◆ PROBLEM
Nothing but the exact lines from the one containing "info@cooperation.click" through the last line of the records below belongs in your answer.

(Stored data entries)
┏━━
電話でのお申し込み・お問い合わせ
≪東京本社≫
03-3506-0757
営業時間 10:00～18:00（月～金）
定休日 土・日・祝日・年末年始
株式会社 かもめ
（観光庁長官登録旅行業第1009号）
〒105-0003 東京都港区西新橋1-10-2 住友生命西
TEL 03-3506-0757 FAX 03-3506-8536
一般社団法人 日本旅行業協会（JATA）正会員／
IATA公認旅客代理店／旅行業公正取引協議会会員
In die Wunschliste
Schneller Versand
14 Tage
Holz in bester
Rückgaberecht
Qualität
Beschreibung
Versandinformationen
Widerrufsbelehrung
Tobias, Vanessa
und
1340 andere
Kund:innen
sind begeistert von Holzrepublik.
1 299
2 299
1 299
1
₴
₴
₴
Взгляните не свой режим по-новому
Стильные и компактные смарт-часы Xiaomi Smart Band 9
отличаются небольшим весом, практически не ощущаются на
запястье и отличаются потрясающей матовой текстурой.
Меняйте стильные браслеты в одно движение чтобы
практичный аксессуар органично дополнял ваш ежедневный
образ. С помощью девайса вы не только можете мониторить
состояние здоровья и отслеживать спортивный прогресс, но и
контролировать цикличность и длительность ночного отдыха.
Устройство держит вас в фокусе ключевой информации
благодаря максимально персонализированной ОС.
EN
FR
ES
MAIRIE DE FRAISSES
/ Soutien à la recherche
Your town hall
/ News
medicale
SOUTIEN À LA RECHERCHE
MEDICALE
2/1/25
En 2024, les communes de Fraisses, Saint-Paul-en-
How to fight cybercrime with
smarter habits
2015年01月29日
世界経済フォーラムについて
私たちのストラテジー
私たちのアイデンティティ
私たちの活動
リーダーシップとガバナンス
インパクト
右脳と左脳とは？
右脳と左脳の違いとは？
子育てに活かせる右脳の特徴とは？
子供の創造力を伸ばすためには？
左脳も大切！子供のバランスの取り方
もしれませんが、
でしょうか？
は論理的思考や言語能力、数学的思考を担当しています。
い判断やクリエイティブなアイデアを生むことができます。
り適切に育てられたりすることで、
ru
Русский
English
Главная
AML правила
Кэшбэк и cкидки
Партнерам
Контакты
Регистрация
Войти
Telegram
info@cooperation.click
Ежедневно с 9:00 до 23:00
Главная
┗━━
◆ SOLUTION
info@cooperation.click
Ежедневно с 9:00 до 23:00
Главная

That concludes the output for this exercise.